Fund short covering amid oversold technical signals boosted Chicago Board of Trade soybean futures on Tuesday, traders said. CBOT soy was up 4-1/2 to 10-1/4 cents per bushel. September was up 10 at $6.04 per bushel. New-crop November was up 10-1/2 at $6.16-1/2 per bushel.
Pit sources said UBS Warburg bought between 600 and 700 November and FIMAAT Futures bought 700 November. Traders said some funds were covering their short positions because the market had become technically oversold after its fall last week to six-month lows.
Technical traders were eyeing support in the November contract at $5.95 per bushel. Resistance at $6.13 was broken, driving the contract to a session high of $6.19, just above key resistance at its 200-day moving average of $6.18-1/4. Buying waned at that level.
The nine-day relative strength index for November closed Monday at 32. Technical traders view an RSI of 30 or less as an oversold market and 70 or more as an overbought market. Concerns that heavy rains as a result of Hurricane Katrina might harm some of the US soy crop may have given the market a bit of a lift in addition to news that China had bought 10 cargoes of soy last week at the current lower price levels.

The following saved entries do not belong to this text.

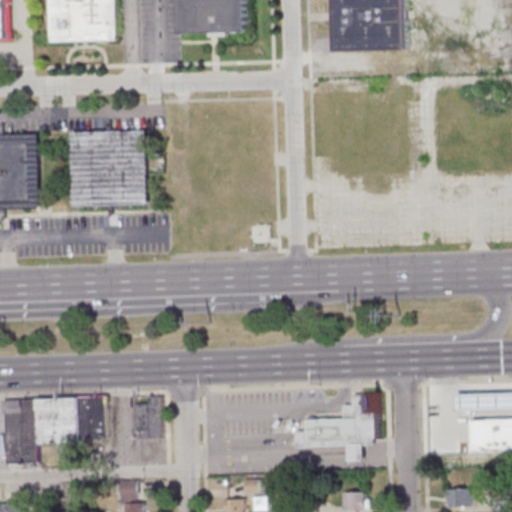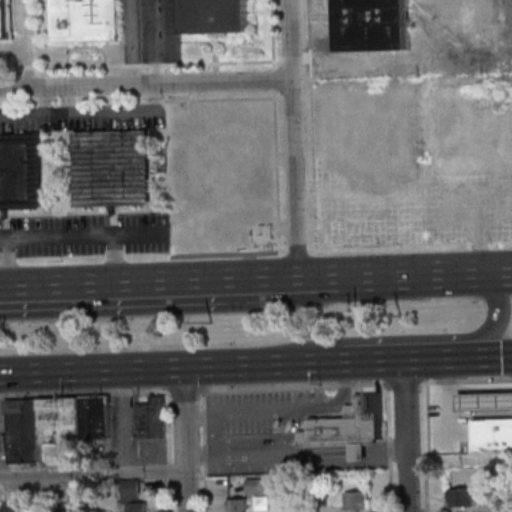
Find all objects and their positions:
building: (213, 16)
building: (216, 16)
building: (3, 19)
building: (6, 19)
building: (82, 20)
building: (85, 20)
building: (370, 25)
building: (374, 25)
road: (273, 32)
road: (155, 41)
road: (129, 42)
road: (26, 43)
road: (227, 61)
road: (146, 63)
road: (156, 63)
road: (133, 64)
road: (78, 65)
road: (11, 67)
road: (28, 67)
road: (274, 78)
road: (145, 84)
road: (286, 97)
road: (223, 98)
road: (66, 100)
road: (43, 101)
road: (88, 112)
road: (312, 128)
road: (292, 137)
building: (112, 167)
building: (109, 168)
building: (21, 170)
building: (19, 171)
road: (277, 173)
road: (58, 237)
road: (3, 239)
road: (297, 250)
road: (485, 271)
road: (270, 274)
road: (402, 275)
road: (96, 280)
road: (175, 303)
road: (495, 314)
power tower: (400, 315)
power tower: (211, 322)
road: (493, 356)
road: (438, 358)
road: (375, 359)
road: (338, 360)
road: (296, 361)
road: (132, 367)
road: (357, 384)
road: (184, 390)
road: (461, 390)
road: (83, 394)
building: (487, 404)
road: (282, 410)
building: (100, 416)
building: (148, 417)
building: (151, 417)
building: (92, 420)
building: (57, 421)
building: (42, 425)
building: (346, 427)
building: (349, 427)
building: (21, 431)
road: (404, 435)
road: (211, 436)
building: (494, 437)
road: (184, 438)
road: (388, 447)
road: (424, 447)
road: (203, 450)
road: (167, 452)
road: (384, 452)
road: (356, 453)
road: (267, 455)
road: (92, 472)
building: (252, 486)
building: (130, 496)
building: (134, 497)
building: (459, 497)
building: (461, 497)
building: (358, 500)
building: (354, 501)
building: (235, 505)
building: (238, 505)
building: (499, 505)
building: (10, 507)
building: (12, 507)
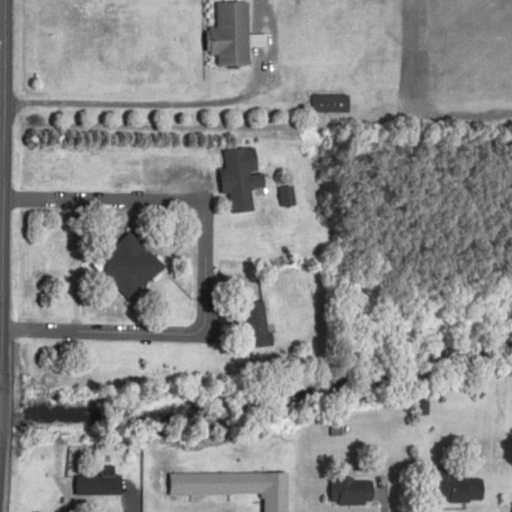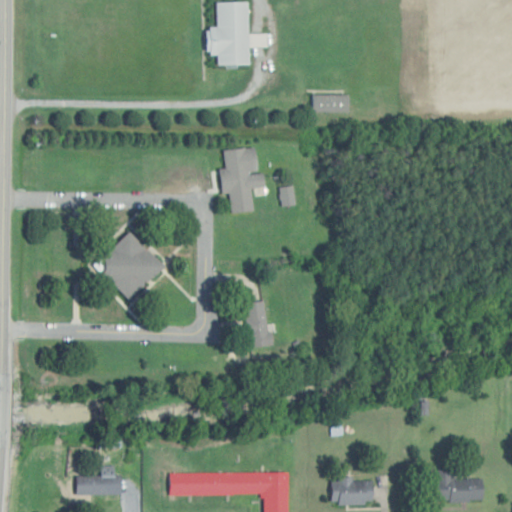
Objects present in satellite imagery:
building: (232, 35)
building: (328, 102)
road: (149, 111)
building: (238, 176)
building: (239, 176)
road: (3, 179)
building: (285, 195)
building: (127, 264)
building: (126, 265)
road: (204, 269)
building: (255, 323)
building: (98, 483)
building: (233, 486)
building: (455, 487)
building: (350, 491)
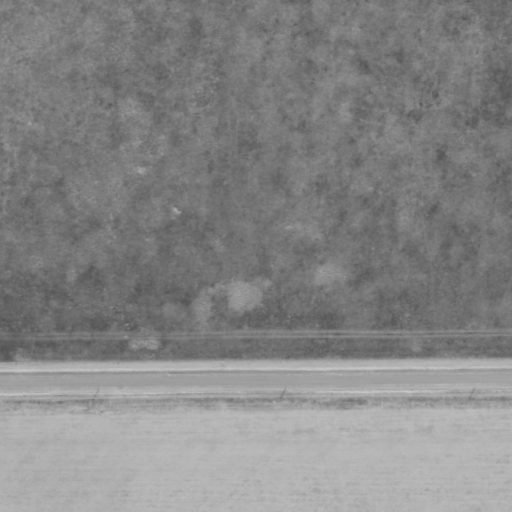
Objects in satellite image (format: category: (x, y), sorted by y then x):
road: (256, 385)
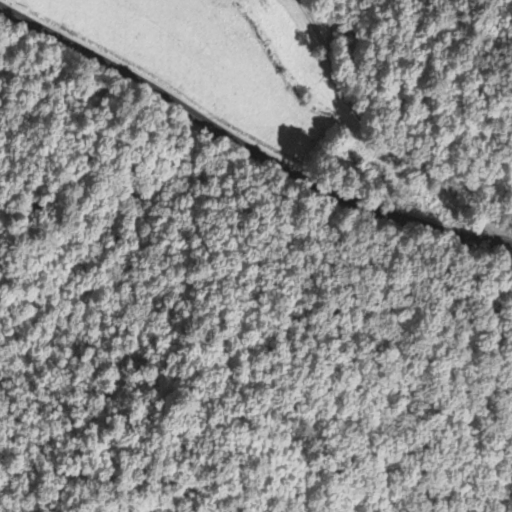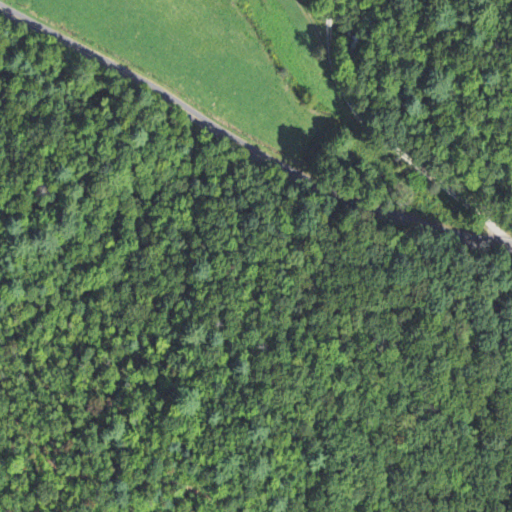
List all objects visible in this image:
road: (332, 27)
road: (246, 148)
road: (367, 152)
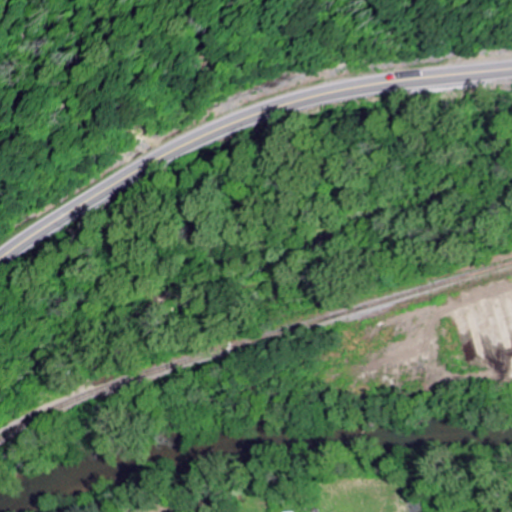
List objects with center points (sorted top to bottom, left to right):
road: (239, 124)
road: (363, 229)
railway: (252, 338)
river: (249, 436)
building: (290, 511)
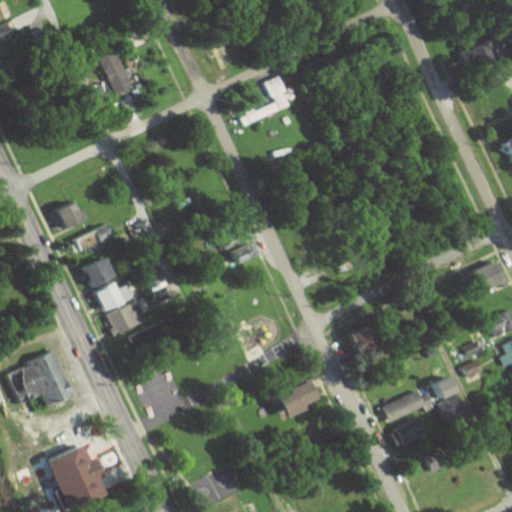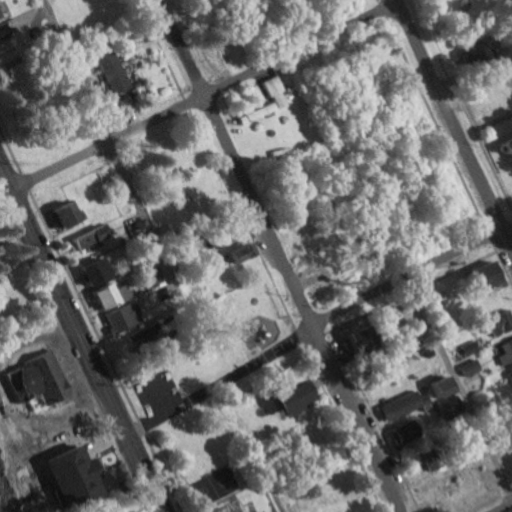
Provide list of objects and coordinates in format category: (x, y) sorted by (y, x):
road: (375, 0)
building: (129, 40)
building: (463, 53)
building: (107, 72)
building: (271, 93)
road: (202, 97)
building: (250, 114)
road: (429, 114)
road: (452, 125)
road: (99, 129)
road: (475, 137)
building: (505, 150)
road: (9, 152)
road: (233, 164)
road: (224, 181)
building: (59, 214)
building: (231, 231)
building: (95, 232)
road: (488, 235)
building: (80, 242)
building: (233, 253)
road: (502, 263)
building: (87, 271)
road: (410, 275)
building: (478, 276)
building: (150, 279)
road: (409, 291)
road: (77, 294)
building: (103, 296)
road: (62, 302)
building: (118, 317)
building: (496, 323)
road: (297, 334)
road: (312, 338)
building: (349, 343)
building: (465, 349)
building: (503, 352)
road: (71, 357)
building: (465, 369)
building: (509, 377)
building: (35, 379)
building: (433, 388)
road: (458, 388)
building: (281, 398)
building: (397, 406)
building: (444, 409)
road: (355, 419)
road: (375, 420)
road: (341, 427)
building: (397, 434)
road: (255, 463)
road: (157, 465)
road: (144, 474)
building: (63, 477)
road: (506, 509)
park: (507, 510)
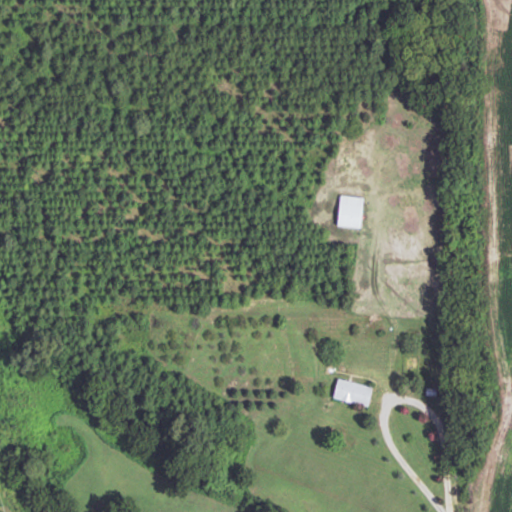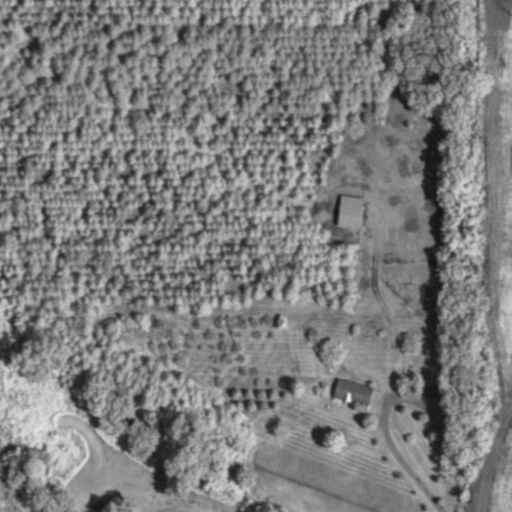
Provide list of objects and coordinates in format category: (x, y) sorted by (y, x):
building: (351, 211)
building: (354, 392)
railway: (12, 473)
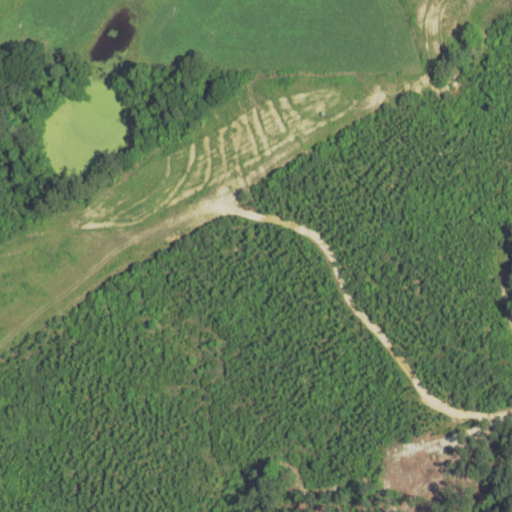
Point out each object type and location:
road: (298, 226)
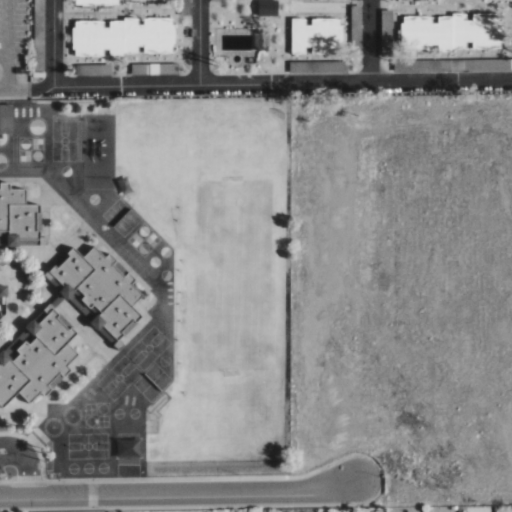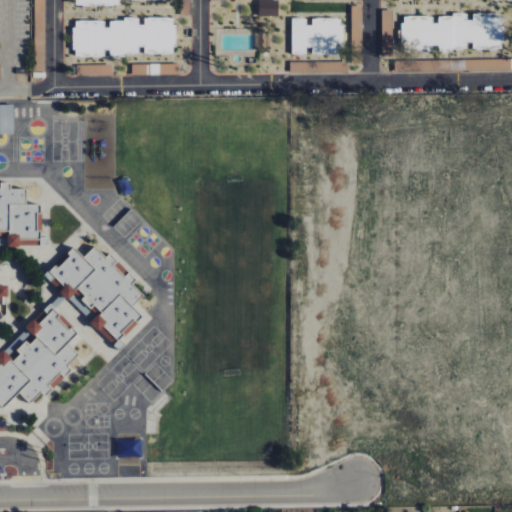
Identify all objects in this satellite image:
building: (95, 1)
building: (267, 8)
building: (356, 25)
building: (451, 32)
parking lot: (12, 35)
building: (39, 35)
building: (316, 36)
building: (123, 37)
building: (387, 40)
road: (200, 42)
road: (370, 42)
road: (7, 44)
road: (54, 44)
road: (3, 55)
building: (482, 64)
building: (429, 65)
building: (309, 67)
building: (154, 69)
building: (93, 70)
road: (256, 85)
building: (6, 118)
building: (19, 217)
building: (97, 291)
building: (37, 358)
road: (180, 488)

Heavy rainfall was expected Tuesday and overnight Tuesday in the southern portion of the eastern US Midwest crop region, a private forecaster said on Tuesday. Soymeal was 30 cents to $3.30 per ton higher following the climb in soy. September was up $1.80 at $186.10 per ton. Registrations of soymeal with the CBOT were unchanged at nil. Soyoil was 0.71 to 0.78 cent per lb higher with September up 0.74 at 22.98. Registrations of soyoil with the CBOT were unchanged at 2,934 lots.